Stored data entries:

####################

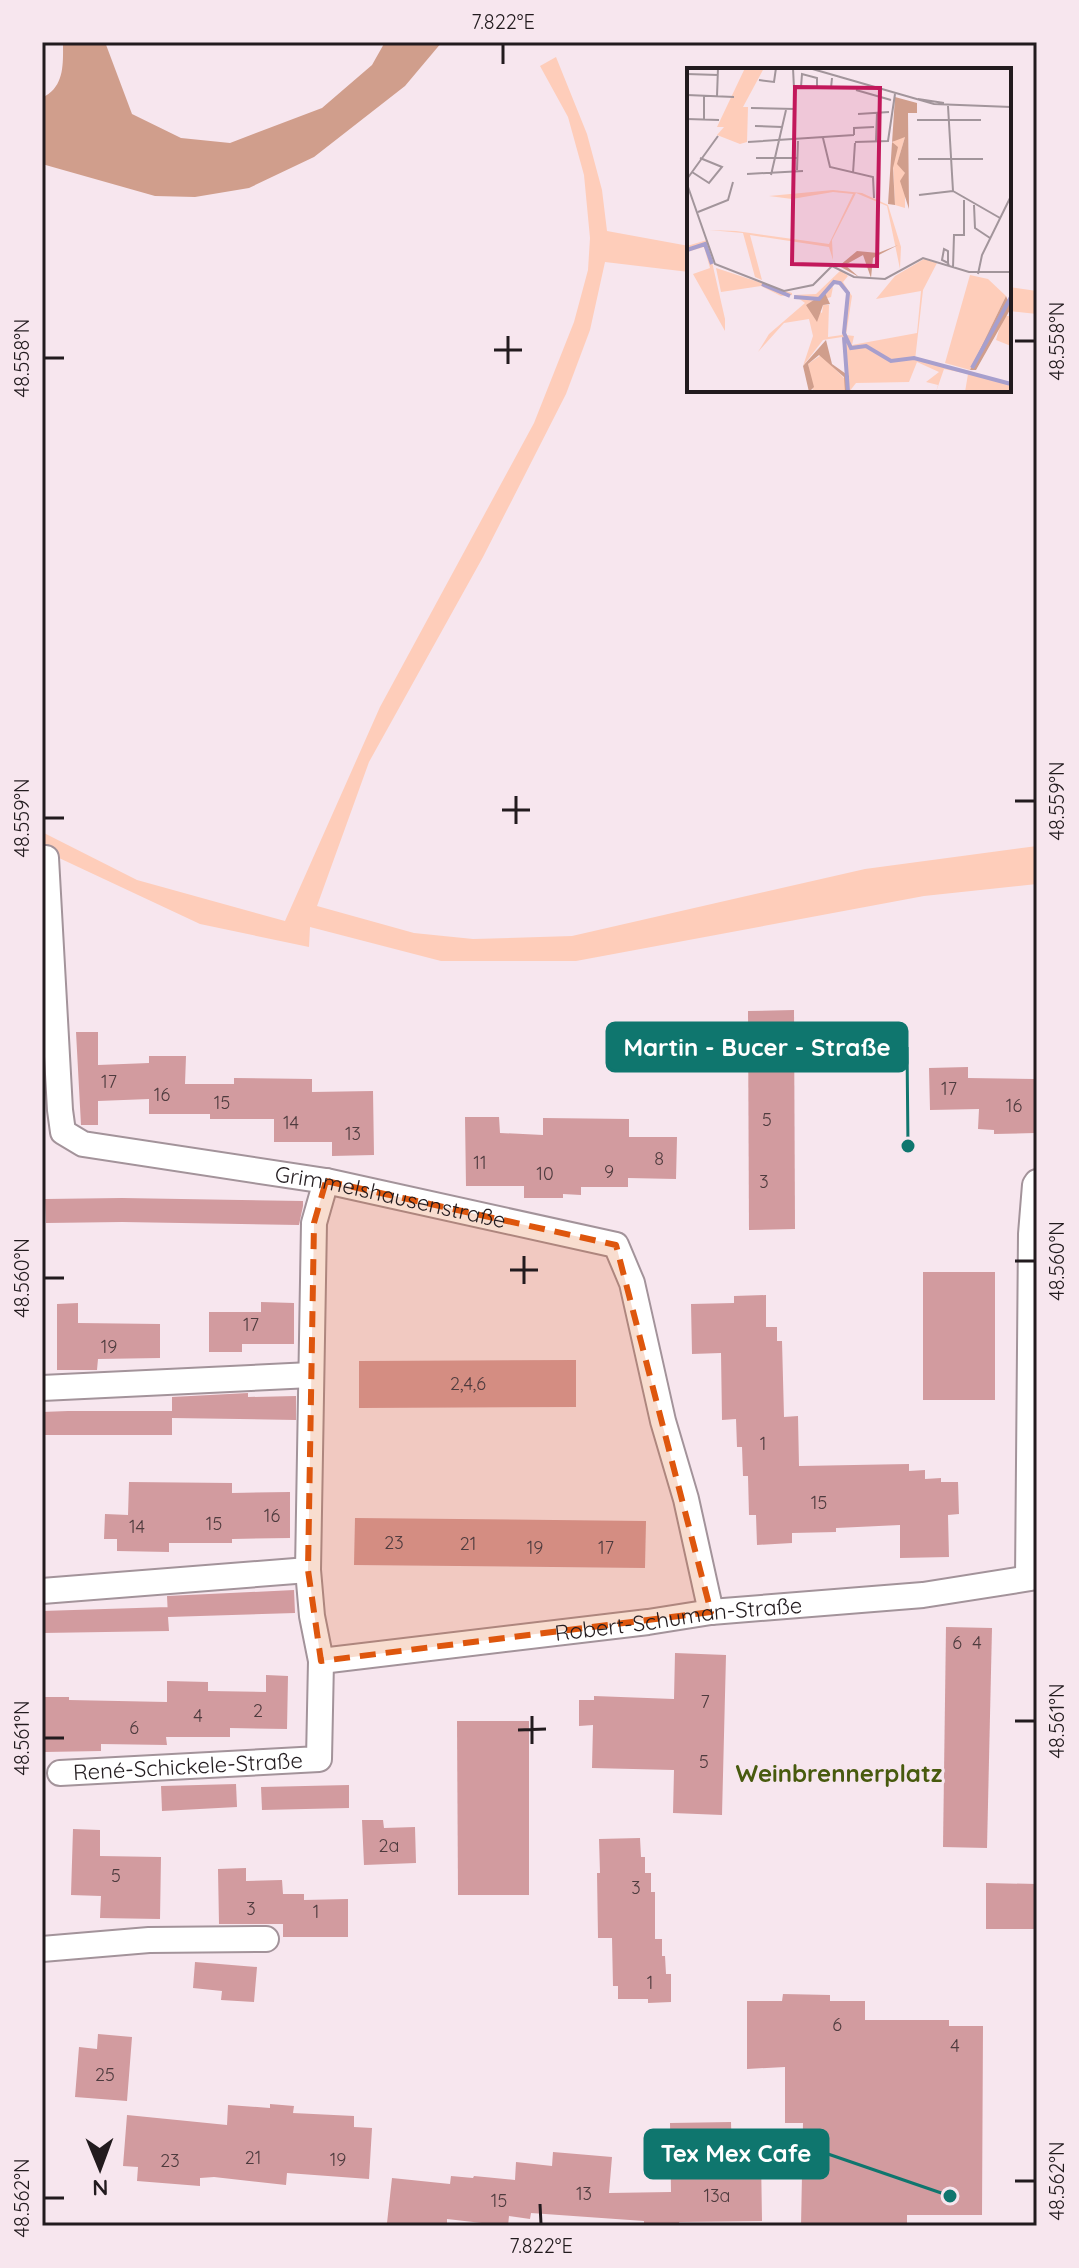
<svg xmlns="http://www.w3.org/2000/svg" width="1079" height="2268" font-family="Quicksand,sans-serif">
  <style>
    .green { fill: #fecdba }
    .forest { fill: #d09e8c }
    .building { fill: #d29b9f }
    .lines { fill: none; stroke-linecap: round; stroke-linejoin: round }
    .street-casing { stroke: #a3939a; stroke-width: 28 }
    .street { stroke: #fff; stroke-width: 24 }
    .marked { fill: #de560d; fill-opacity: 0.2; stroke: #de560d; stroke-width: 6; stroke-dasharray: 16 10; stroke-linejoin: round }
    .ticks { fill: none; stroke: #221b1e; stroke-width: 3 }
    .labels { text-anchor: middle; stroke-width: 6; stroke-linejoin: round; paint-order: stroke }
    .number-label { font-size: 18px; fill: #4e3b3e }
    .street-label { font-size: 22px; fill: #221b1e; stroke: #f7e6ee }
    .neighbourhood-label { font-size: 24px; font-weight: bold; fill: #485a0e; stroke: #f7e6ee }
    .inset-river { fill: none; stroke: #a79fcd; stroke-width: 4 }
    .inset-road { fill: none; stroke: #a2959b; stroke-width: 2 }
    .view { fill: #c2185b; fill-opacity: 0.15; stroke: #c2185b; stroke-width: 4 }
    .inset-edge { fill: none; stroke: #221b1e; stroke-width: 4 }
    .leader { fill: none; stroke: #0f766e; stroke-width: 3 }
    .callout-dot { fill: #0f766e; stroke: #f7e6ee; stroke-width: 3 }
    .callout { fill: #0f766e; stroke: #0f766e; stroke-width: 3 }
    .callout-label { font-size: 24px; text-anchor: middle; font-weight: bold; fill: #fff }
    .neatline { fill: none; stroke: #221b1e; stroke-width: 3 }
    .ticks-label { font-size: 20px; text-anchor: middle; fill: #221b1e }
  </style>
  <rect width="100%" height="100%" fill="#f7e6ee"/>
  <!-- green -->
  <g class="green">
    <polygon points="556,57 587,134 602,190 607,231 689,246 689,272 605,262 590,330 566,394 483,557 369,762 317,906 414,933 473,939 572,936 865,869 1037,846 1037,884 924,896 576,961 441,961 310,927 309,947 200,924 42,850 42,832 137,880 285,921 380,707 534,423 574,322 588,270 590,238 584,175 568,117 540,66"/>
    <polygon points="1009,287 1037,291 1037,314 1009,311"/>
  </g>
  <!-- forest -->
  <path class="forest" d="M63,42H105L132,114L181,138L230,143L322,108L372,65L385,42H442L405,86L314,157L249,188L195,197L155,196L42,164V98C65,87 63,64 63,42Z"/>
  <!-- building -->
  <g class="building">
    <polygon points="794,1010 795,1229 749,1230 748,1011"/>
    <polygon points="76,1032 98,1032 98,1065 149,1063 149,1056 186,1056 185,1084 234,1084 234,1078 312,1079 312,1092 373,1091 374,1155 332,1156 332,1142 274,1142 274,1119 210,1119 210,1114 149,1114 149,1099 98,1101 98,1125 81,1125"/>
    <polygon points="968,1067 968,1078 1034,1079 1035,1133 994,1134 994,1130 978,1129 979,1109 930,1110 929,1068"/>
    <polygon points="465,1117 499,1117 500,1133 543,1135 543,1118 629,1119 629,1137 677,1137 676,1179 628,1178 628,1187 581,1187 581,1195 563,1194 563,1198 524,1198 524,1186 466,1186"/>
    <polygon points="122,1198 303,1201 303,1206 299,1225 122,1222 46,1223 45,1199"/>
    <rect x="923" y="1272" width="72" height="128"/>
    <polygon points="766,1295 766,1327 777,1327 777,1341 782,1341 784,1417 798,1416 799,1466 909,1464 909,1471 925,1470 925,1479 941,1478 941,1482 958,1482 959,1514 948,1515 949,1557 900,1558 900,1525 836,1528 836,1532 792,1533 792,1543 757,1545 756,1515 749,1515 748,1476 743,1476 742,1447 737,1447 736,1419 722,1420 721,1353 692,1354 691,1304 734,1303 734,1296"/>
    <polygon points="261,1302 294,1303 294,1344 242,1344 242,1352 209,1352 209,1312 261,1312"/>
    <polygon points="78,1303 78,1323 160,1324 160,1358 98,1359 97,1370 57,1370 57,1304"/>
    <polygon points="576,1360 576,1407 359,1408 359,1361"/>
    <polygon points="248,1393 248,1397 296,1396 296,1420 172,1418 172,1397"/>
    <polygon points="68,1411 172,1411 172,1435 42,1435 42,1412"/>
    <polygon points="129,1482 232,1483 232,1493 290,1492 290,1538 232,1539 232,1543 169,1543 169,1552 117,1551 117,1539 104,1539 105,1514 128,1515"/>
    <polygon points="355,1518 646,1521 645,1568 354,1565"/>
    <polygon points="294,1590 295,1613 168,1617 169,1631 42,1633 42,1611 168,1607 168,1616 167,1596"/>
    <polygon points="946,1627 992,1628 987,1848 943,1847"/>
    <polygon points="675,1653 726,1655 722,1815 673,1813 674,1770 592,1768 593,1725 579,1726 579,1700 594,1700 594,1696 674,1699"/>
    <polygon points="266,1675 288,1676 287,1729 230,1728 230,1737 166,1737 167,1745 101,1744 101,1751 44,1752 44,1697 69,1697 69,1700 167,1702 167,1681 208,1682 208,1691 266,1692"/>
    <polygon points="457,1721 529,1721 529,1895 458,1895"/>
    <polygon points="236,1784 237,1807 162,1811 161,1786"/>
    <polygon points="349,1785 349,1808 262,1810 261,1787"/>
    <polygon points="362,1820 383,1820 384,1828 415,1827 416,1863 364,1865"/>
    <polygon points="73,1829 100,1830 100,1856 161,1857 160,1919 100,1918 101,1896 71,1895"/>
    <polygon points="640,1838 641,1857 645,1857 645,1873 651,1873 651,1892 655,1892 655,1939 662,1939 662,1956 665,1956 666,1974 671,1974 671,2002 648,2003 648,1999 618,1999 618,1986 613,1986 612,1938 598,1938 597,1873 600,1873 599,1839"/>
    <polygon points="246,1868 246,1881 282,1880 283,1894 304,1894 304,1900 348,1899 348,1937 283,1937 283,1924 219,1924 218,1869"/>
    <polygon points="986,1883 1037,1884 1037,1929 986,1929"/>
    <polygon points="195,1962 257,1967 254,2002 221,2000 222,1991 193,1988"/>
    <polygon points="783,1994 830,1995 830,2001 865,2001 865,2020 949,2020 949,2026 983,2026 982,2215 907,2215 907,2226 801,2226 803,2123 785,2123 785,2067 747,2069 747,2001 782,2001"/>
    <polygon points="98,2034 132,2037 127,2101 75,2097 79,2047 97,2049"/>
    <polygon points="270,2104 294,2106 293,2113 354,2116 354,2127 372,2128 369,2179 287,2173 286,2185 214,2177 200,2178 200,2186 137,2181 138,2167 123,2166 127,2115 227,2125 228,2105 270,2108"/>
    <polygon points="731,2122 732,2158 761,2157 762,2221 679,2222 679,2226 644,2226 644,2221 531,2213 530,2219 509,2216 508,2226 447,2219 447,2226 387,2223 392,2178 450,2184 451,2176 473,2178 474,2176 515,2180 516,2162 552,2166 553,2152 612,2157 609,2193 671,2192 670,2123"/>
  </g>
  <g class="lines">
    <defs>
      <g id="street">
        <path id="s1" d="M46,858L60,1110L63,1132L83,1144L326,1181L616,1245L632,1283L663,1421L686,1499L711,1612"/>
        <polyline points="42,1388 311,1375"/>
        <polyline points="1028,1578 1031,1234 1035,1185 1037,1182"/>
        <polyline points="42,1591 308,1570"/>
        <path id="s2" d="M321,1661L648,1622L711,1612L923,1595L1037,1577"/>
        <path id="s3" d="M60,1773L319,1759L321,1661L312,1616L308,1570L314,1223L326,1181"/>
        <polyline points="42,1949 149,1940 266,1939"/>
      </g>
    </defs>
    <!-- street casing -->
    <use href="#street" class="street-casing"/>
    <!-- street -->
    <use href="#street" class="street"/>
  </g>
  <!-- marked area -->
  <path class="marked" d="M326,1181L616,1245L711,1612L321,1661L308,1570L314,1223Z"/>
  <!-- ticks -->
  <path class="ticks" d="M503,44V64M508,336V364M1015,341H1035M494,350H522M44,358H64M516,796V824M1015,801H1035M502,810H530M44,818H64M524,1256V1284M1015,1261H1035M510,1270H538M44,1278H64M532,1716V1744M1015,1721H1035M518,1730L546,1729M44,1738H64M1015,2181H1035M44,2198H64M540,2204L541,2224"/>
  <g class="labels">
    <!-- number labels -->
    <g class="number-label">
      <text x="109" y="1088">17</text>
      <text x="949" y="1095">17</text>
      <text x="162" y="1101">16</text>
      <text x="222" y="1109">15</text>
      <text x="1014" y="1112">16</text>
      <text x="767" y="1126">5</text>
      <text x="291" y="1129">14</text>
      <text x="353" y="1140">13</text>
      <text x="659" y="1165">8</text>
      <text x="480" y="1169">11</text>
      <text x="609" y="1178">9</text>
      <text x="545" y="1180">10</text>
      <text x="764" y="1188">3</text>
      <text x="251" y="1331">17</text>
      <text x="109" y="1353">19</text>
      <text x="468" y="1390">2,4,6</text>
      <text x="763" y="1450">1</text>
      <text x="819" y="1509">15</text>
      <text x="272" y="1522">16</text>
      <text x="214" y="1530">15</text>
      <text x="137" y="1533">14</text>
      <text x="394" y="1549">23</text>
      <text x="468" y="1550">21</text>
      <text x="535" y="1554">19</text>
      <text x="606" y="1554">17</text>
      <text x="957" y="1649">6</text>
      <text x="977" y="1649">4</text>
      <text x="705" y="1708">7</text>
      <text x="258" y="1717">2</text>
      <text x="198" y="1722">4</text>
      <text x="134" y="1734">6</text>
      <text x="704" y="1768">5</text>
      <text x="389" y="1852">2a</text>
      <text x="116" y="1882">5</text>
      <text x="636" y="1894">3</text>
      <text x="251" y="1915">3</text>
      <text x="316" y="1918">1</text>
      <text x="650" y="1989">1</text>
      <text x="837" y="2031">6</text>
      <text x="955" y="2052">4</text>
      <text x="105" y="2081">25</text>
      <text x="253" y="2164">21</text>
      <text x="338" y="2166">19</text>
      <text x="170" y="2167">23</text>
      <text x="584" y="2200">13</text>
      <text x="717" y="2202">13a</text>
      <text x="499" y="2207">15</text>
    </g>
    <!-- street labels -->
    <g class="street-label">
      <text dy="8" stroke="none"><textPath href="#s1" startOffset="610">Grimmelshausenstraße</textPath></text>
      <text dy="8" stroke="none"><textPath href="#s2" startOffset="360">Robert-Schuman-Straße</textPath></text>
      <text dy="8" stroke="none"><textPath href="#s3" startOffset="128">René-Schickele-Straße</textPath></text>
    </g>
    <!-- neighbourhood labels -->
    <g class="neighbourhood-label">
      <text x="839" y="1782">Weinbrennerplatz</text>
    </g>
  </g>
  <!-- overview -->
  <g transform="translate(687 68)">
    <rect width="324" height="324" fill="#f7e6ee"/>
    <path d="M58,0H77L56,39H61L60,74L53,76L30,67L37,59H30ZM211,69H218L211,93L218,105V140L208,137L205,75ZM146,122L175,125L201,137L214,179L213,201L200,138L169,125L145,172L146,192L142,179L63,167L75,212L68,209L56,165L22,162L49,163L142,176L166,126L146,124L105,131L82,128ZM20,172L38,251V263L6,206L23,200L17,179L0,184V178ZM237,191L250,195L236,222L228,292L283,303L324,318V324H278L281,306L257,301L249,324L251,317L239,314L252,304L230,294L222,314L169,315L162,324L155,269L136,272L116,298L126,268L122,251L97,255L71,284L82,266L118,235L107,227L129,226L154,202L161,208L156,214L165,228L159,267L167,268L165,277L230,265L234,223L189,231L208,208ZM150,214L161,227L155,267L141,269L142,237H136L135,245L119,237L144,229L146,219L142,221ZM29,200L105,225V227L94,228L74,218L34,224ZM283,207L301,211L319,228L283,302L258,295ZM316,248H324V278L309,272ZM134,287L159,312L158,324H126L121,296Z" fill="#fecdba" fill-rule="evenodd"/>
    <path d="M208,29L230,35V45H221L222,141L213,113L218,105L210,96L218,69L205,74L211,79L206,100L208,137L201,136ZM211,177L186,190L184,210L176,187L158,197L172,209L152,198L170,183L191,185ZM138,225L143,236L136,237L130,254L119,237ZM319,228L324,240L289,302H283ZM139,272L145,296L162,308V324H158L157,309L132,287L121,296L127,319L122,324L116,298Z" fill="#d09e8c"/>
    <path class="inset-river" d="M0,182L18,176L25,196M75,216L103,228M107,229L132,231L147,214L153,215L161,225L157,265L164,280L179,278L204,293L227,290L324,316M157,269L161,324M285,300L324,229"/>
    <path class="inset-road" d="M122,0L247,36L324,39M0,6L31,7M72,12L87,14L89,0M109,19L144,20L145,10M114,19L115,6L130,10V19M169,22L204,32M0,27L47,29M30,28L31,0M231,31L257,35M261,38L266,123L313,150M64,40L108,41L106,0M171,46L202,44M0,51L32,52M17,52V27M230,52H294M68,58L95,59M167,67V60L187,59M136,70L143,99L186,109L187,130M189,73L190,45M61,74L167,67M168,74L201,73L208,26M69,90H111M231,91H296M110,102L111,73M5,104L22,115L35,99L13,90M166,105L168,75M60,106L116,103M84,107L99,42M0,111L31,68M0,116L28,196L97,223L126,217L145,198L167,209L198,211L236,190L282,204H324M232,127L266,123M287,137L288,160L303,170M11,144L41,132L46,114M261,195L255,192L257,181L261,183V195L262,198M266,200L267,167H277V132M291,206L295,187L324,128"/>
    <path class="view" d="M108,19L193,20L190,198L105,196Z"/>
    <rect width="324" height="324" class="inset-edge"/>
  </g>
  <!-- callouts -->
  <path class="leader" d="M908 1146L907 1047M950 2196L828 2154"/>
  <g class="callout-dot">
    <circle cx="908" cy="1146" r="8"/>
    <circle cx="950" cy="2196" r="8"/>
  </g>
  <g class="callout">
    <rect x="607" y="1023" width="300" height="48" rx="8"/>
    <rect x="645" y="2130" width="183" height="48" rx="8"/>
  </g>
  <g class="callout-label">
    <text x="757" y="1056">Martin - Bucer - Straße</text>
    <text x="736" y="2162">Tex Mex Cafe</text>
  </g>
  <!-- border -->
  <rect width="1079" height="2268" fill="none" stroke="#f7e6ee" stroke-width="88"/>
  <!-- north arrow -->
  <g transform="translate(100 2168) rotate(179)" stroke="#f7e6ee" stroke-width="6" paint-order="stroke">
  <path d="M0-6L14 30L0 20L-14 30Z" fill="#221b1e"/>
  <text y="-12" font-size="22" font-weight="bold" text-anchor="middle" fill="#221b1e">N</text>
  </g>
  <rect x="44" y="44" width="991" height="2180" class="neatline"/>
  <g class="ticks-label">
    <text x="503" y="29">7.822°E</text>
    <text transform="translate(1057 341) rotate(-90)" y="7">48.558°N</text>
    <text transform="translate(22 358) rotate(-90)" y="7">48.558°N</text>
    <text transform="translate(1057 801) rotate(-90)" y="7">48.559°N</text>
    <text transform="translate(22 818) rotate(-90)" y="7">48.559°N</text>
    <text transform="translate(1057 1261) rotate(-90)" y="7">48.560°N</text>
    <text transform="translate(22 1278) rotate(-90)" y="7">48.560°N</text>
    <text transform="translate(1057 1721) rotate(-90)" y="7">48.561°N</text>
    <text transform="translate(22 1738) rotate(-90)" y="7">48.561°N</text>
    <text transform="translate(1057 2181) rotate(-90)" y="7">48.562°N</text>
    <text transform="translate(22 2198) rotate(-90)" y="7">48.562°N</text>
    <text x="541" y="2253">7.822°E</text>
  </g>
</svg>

####################

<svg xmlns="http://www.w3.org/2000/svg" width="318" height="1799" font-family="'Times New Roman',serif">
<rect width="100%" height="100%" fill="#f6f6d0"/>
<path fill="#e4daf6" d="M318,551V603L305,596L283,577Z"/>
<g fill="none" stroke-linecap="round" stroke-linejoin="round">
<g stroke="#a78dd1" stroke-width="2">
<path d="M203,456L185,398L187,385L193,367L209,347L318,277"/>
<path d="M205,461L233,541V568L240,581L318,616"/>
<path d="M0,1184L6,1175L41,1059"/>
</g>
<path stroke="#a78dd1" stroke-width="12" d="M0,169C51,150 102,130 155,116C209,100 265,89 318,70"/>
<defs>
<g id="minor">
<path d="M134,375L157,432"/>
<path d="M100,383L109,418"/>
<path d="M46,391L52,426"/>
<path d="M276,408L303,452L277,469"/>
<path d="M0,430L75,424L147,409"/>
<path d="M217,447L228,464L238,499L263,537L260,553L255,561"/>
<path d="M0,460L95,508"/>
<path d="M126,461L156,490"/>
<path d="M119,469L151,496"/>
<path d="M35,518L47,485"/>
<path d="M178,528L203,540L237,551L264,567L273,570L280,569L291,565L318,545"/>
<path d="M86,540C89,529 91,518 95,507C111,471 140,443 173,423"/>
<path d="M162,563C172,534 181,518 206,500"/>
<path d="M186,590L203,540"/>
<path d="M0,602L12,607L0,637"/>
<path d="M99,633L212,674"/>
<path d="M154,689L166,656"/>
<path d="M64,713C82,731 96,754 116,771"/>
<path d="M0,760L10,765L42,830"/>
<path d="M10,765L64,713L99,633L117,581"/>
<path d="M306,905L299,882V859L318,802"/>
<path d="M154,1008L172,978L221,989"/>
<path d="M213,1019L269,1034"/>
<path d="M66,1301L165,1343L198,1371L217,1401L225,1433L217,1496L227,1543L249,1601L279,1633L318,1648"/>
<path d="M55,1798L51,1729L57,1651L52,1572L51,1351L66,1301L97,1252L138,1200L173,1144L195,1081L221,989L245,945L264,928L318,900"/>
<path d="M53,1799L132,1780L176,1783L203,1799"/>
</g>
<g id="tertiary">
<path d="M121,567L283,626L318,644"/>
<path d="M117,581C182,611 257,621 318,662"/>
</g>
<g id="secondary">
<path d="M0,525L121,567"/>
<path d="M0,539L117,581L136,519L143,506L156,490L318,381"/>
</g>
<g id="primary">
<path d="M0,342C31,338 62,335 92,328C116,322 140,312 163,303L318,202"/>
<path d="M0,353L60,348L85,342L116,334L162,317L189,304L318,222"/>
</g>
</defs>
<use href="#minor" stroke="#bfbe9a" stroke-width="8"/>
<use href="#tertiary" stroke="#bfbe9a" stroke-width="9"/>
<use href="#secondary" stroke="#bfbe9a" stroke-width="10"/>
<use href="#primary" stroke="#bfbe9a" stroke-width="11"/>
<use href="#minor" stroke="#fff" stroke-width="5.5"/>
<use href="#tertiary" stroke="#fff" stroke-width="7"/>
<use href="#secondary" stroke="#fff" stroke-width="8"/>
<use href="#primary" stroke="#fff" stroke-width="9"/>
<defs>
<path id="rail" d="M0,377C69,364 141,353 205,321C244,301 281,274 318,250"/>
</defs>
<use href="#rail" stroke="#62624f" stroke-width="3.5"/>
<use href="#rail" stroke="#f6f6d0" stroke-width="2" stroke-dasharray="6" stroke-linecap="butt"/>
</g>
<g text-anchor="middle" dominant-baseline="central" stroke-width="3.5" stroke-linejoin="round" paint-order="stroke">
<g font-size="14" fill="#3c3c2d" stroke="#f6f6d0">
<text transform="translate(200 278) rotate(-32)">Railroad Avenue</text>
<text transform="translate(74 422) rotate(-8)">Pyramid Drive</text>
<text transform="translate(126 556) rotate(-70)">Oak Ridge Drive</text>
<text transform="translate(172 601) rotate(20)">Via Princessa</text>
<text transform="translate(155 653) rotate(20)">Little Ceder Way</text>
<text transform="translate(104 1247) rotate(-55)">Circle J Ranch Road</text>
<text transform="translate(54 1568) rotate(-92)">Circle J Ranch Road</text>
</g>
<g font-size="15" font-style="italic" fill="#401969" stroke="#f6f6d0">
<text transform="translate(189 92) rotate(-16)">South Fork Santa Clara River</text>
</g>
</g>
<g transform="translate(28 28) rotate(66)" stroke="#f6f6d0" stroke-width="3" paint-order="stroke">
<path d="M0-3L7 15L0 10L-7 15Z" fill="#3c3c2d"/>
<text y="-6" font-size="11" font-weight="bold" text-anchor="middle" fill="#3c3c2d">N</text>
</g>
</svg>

####################

Review the preceding data and report every line that includes the string "lines".

    .lines { fill: none; stroke-linecap: round; stroke-linejoin: round }
  <g class="lines">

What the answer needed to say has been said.